L’article 9 de la loi n° 2017‑1836 du 30 décembre 2017 de financement de la sécurité sociale pour 2018 prévoyant l’arrêt du CICE à partir du 1er janvier 2019 et son remplacement par un allègement pérenne de 6 % des cotisations sociales des entreprises pour les rémunérations n’excédant pas 2,5 fois le SMIC, ces baisses de charges deviendront ainsi de fait la première forme de soutien de l’État en direction des entreprises.

L’article premier de cette proposition de loi vise donc à annuler, sur les trois dernières années, la réduction générale des cotisations patronales sur les bas salaires dont a profité une entreprise lorsque celle‑ci délocalise volontairement son activité à l’étranger, entrainant une baisse du nombre d’emplois en France.

L’article 2 prévoit la même disposition pour l’allègement de 6 points des taux de cotisations pour les salariés dont les rémunérations ou gains n’excèdent pas 2,5 fois le salaire minimum de croissance, mis en place à partir du 1er janvier 2019 pour remplacer le CICE.
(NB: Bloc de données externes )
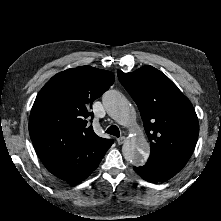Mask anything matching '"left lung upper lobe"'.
<instances>
[{"label": "left lung upper lobe", "mask_w": 221, "mask_h": 221, "mask_svg": "<svg viewBox=\"0 0 221 221\" xmlns=\"http://www.w3.org/2000/svg\"><path fill=\"white\" fill-rule=\"evenodd\" d=\"M117 74L140 111L151 145L148 162L179 172L198 139L199 122L191 102L152 66L129 73L118 70Z\"/></svg>", "instance_id": "1"}]
</instances>
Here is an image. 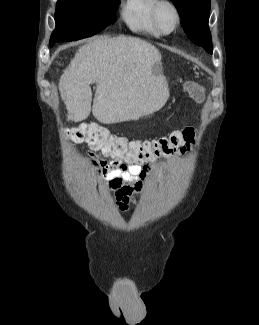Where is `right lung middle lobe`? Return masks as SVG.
I'll return each mask as SVG.
<instances>
[{
  "instance_id": "1",
  "label": "right lung middle lobe",
  "mask_w": 259,
  "mask_h": 325,
  "mask_svg": "<svg viewBox=\"0 0 259 325\" xmlns=\"http://www.w3.org/2000/svg\"><path fill=\"white\" fill-rule=\"evenodd\" d=\"M120 0H58L56 28L50 38L55 43L92 36L115 22V5Z\"/></svg>"
}]
</instances>
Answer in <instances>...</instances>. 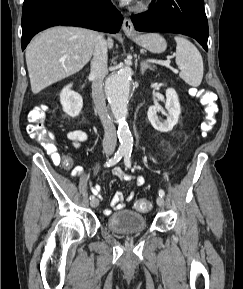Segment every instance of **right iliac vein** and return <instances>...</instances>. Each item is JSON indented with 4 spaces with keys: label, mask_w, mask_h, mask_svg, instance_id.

L’article 3 prévoit les dates d’applicabilité de la présente loi.


proposition de loi

Article premier

Le VIII de l’article L. 241‑13 du code de la sécurité sociale est ainsi rédigé :

« VIII. – En cas de délocalisation ou de transfert volontaire à l’étranger d’une partie ou de la totalité des activités d’une entreprise bénéficiaire du dispositif prévu par le présent article, s’accompagnant d’une diminution du nombre d’emplois en France, l’employeur verse aux organismes de recouvrement, et aux institutions mentionnés au VII, l’équivalent des réductions et exonérations de cotisations et contributions sur les salaires des employés concernés par ce transfert, obtenues durant les trois dernières années. »

« Un décret en Conseil d’État précise les modalités d’application du présent VII. »

Article 2

L’article L. 241‑2‑1 du code la sécurité sociale est complété par un II ainsi rédigé :

« II. – En cas de délocalisation ou de transfert volontaire à l’étranger d’une partie ou de la totalité des activités d’une entreprise bénéficiaire du dispositif prévu par le présent article, s’accompagnant d’une diminution du nombre d’emplois en France, l’employeur verse aux organismes de recouvrement, et aux institutions mentionnés au VII de l’article L. 241‑13, l’équivalent des réductions et exonérations de cotisations et contributions sur les salaires des employés concernés par ce transfert, obtenues durant les trois dernières années. »

« Un décret en Conseil d’État précise les modalités d’application du présent II »

Article 3

Les dispositions de l’article premier sont applicables aux cotisations et contributions dues à compter de la date de promulgation de la présente loi.

Les dispositions de l’article 2 sont applicables aux cotisations et contributions dues pour les périodes courant à compter du 1er janvier 2019.